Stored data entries
····················
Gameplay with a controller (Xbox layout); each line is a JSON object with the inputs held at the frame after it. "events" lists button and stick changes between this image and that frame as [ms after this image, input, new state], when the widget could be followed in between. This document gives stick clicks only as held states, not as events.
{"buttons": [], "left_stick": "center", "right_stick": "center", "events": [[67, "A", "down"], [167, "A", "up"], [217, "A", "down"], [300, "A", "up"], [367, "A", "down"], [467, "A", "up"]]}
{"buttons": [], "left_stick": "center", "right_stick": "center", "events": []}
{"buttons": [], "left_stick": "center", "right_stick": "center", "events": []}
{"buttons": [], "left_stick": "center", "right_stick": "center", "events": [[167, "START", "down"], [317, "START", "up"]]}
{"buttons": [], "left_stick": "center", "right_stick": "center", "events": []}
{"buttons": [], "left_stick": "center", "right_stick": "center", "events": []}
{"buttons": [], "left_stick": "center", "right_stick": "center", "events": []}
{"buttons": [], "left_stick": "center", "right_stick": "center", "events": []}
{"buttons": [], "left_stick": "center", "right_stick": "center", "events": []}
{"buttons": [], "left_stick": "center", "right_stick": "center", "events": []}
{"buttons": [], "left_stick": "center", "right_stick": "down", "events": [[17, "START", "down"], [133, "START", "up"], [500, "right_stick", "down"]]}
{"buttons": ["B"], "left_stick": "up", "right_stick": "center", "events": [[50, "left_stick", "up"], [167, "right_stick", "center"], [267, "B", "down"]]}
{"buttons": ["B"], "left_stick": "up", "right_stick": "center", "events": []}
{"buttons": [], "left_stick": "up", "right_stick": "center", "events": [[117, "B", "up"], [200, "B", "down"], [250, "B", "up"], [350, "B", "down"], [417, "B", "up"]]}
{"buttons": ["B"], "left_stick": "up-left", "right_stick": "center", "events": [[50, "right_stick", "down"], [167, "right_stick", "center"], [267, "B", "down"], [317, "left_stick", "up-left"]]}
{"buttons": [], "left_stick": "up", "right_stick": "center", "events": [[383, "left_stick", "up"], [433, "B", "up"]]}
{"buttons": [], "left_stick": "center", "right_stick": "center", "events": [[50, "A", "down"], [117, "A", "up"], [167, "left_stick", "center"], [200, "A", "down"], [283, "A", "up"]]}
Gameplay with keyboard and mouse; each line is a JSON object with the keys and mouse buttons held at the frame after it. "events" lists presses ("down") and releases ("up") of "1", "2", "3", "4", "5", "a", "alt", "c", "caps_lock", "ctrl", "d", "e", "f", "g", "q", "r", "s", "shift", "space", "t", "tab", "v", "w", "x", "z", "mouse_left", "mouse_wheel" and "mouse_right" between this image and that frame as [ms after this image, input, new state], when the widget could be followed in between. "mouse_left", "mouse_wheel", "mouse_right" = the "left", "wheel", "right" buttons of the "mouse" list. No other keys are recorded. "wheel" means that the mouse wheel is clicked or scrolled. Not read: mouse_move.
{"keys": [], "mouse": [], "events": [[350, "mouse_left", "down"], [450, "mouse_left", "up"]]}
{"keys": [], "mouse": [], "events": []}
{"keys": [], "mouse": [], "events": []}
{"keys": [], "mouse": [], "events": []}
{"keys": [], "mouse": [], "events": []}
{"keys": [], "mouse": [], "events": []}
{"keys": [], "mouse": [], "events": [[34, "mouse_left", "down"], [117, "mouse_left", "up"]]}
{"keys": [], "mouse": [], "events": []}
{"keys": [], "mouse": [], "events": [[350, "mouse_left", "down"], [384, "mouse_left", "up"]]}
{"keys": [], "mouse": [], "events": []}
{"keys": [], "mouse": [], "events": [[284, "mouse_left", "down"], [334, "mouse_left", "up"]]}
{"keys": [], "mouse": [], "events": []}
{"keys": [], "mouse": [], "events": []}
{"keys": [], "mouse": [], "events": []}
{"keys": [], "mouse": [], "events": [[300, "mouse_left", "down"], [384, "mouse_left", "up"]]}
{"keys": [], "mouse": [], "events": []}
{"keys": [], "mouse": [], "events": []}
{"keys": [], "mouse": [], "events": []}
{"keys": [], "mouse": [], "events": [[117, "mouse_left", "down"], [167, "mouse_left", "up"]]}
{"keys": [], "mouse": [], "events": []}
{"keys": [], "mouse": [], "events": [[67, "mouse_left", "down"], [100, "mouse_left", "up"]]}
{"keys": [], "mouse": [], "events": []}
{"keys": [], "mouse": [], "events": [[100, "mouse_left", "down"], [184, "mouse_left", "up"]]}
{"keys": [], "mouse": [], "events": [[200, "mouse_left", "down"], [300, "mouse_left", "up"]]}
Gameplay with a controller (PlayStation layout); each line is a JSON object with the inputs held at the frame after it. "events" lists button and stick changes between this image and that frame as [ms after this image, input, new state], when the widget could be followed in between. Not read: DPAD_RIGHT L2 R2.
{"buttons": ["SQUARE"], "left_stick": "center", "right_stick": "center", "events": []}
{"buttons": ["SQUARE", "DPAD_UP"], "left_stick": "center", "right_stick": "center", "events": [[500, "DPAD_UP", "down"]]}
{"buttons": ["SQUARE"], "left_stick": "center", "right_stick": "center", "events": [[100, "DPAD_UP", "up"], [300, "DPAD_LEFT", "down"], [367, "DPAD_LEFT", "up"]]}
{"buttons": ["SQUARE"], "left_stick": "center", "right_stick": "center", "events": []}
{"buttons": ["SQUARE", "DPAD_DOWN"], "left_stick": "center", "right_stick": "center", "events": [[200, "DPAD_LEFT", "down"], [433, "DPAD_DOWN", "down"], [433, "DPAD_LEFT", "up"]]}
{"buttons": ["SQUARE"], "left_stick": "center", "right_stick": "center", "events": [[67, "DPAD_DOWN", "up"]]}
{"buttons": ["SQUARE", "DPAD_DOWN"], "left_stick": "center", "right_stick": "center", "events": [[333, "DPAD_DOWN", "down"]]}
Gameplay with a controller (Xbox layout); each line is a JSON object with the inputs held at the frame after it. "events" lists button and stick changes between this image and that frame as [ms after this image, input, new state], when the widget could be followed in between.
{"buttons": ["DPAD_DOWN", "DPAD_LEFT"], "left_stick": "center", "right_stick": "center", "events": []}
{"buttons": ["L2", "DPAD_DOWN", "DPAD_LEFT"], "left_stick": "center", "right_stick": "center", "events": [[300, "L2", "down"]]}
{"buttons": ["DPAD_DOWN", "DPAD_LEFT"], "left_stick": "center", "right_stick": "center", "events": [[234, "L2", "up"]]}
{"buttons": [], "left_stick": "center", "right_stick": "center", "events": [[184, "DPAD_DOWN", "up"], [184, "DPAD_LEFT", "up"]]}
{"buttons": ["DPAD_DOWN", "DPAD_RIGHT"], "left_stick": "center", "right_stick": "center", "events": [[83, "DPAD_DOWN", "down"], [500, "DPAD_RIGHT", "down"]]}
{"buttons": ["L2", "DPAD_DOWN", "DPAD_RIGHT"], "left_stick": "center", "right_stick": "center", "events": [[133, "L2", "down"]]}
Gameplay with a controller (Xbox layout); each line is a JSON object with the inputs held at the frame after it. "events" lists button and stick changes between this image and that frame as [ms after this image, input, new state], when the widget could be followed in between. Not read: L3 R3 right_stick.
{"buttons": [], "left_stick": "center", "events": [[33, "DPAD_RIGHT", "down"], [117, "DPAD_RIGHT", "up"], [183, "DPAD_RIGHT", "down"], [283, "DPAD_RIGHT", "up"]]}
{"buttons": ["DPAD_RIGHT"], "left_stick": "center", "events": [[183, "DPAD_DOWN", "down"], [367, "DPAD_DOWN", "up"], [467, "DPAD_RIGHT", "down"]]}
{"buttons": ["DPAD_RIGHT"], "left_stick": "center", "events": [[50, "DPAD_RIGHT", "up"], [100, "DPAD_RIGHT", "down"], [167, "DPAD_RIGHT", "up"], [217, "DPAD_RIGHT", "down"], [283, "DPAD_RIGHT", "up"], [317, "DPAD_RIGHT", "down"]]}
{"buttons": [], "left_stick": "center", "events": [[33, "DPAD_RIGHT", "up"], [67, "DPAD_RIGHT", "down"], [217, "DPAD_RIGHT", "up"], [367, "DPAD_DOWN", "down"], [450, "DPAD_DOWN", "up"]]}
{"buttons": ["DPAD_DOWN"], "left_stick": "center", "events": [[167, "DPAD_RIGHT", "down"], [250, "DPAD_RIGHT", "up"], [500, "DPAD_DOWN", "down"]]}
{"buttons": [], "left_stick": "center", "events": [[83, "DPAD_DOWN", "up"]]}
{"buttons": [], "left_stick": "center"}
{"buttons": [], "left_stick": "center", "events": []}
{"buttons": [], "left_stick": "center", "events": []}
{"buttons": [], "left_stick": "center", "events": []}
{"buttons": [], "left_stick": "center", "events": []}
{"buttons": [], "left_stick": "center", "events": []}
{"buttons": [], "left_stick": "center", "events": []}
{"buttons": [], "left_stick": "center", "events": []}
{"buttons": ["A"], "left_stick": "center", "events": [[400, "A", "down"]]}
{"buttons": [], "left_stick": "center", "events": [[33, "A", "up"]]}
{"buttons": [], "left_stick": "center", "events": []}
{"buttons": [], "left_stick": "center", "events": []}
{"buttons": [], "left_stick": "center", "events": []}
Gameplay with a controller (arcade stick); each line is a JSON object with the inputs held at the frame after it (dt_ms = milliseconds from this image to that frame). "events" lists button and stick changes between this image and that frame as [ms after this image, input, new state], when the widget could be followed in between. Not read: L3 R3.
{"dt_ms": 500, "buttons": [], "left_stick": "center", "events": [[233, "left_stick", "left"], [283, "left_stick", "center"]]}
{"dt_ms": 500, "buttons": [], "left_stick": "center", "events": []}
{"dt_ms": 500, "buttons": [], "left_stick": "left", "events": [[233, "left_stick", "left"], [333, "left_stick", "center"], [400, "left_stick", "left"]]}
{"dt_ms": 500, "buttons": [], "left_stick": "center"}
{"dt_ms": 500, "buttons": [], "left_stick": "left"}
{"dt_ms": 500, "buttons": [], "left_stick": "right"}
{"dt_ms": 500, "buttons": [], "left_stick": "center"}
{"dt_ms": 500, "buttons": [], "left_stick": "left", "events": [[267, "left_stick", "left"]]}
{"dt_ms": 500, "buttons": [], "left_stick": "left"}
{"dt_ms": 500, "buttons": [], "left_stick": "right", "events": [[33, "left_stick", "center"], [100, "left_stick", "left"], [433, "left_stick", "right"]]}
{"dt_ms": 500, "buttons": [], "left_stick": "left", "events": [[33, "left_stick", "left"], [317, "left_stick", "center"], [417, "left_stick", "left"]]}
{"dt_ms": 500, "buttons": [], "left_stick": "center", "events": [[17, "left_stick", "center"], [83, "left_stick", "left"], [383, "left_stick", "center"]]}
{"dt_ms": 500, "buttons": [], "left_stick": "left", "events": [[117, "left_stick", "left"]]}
····················
## Task prompt
Look through the records and copy every line that has the word "Xbox".

## Response to this task
Gameplay with a controller (Xbox layout); each line is a JSON object with the inputs held at the frame after it. "events" lists button and stick changes between this image and that frame as [ms after this image, input, new state], when the widget could be followed in between. This document gives stick clicks only as held states, not as events.
Gameplay with a controller (Xbox layout); each line is a JSON object with the inputs held at the frame after it. "events" lists button and stick changes between this image and that frame as [ms after this image, input, new state], when the widget could be followed in between.
Gameplay with a controller (Xbox layout); each line is a JSON object with the inputs held at the frame after it. "events" lists button and stick changes between this image and that frame as [ms after this image, input, new state], when the widget could be followed in between. Not read: L3 R3 right_stick.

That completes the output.